Mit Jacques Chirac wurde erstmals ein ehemaliger Staatspräsident verurteilt. Das Urteil wurde am Donnerstag in Abwesenheit von Chirac verkündet.

Paris. Knalleffekt am Ende eines historischen Prozesses: Mit der Verurteilung von Ex-Präsident Jacques Chirac hat die französische Justiz gestern ein starkes Signal ausgesendet. Zwar fiel die Strafe mit zwei Jahren zur Bewährung eher milde aus, aber die Botschaft war klar: Auch die Notabeln der Republik sind nicht mehr sicher vor Strafverfolgung. Dabei schien der Kurs bei diesem ungewöhnlichen Prozess bereits klar abgesteckt. Die Staatsanwaltschaft hatte auf Drängen von höchster Stelle auf Freispruch plädiert. Mehr als 15 Jahre waren die Vorwürfe wegen Vertrauensbruchs, Hinterziehung öffentlicher Mittel und illegaler Einflussnahme folgenlos. In den ersten beiden Anklagepunkten befand das Gericht Chirac jetzt für schuldig.

Bereits zu Prozessbeginn im März trat Chirac, 79, unter Hinweis auf gesundheitliche Probleme nicht persönlich vor Gericht auf. Ärzte hatten ihm Gedächtnislücken attestiert. Auch zum erneuten Auftakt seines Prozesses, der um mehrere Monate vertagt worden war, ließ er sich entschuldigen. Das Verfahren fand schließlich ohne Chirac statt. Umso größer die Überraschung an dessen Ende: Ein Teil der Öffentlichkeit freute sich über eine "historische Entscheidung" der Justiz und einen Beweis für eine reife Demokratie.

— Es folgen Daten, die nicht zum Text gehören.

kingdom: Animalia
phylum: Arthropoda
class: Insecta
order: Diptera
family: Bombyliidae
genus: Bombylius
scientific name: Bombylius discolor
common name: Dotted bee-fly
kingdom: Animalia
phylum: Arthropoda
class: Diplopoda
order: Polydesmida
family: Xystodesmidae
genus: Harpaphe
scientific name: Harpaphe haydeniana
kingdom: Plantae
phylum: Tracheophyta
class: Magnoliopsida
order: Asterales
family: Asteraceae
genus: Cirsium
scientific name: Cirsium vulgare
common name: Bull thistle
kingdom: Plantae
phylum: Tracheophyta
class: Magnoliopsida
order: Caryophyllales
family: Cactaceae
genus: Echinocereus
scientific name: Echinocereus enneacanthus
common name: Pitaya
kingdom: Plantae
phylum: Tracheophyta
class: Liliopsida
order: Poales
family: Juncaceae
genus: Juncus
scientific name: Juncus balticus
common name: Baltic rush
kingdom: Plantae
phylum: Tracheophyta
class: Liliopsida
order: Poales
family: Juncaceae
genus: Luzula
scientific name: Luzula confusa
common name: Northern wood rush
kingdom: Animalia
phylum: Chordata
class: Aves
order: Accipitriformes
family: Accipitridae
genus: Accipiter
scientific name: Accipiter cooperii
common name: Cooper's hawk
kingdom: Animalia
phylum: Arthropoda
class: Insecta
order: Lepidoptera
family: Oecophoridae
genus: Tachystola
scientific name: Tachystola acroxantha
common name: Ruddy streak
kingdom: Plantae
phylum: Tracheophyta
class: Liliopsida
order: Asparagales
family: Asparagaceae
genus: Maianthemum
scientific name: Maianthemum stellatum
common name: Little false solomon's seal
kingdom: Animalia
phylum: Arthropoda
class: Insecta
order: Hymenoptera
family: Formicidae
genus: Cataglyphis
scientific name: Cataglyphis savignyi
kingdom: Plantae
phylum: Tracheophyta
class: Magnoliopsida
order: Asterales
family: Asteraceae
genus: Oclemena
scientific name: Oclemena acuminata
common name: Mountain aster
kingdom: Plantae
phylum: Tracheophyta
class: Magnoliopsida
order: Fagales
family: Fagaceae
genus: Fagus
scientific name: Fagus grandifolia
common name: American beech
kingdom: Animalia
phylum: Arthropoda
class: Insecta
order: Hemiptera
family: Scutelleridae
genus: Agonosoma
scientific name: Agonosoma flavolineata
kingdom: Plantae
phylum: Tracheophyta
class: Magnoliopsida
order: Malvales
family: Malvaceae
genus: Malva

In dem Verfahren ging es um Vorgänge aus Chiracs Zeit als Bürgermeister von Paris (1977-1995) und die Frage, ob er damals 28 Parteifreunde auf Kosten der Stadtverwaltung mit zum Teil üppigen Gehältern versorgt hat. Es ging um Skandale zu einer Zeit, als Vetternwirtschaft in der eigenen Partei noch augenzwinkernd als eine Art Kavaliersdelikt toleriert wurde.

Die Affäre traf auch andere. Chiracs damalige rechte Hand etwa, den heutigen Außenminister Alain Juppé. Er wurde schon früher zu 14 Monaten Haft auf Bewährung und zu einem zeitweisen Verlust der Wählbarkeit verurteilt. Chirac, der im Laufe seiner Karriere so gut wie alle wichtigen politischen Ämter innehatte, genoss als Präsident Immunität und konnte sich deshalb vor Strafverfolgung zunächst sicher wähnen. Seine konservative RPR, die Vorgängerpartei der heutigen Regierungspartei UMP, arrangierte sich mit der Stadt Paris durch die Zahlung von 2,2 Millionen Euro. Mit dem Gentlemen's Agreement hoffte man bereits, glimpflich davongekommen zu sein. Wäre da nicht eine Antikorruptionsorganisation gewesen, die hartnäckig auf einem Prozess beharrte und damit durchdrang.

Im Fall Chirac wurde das Recht nicht der Staatsräson geopfert, wie viele befürchtet hatten. Frankreichs Justiz habe bewiesen, so lauteten die ersten Reaktionen, dass auch ein ehemaliger Bürgermeister, Minister und Staatschef ein "citoyen" wie jeder andere sei. Nichts anderes hatte sich Chirac nach eigenem Bekunden gewünscht. Eines der medizinischen Gutachten an das Gericht war von einem Brief begleitet, in dem er betonte, er wolle von der Justiz wie jeder gewöhnliche Bürger behandelt werden.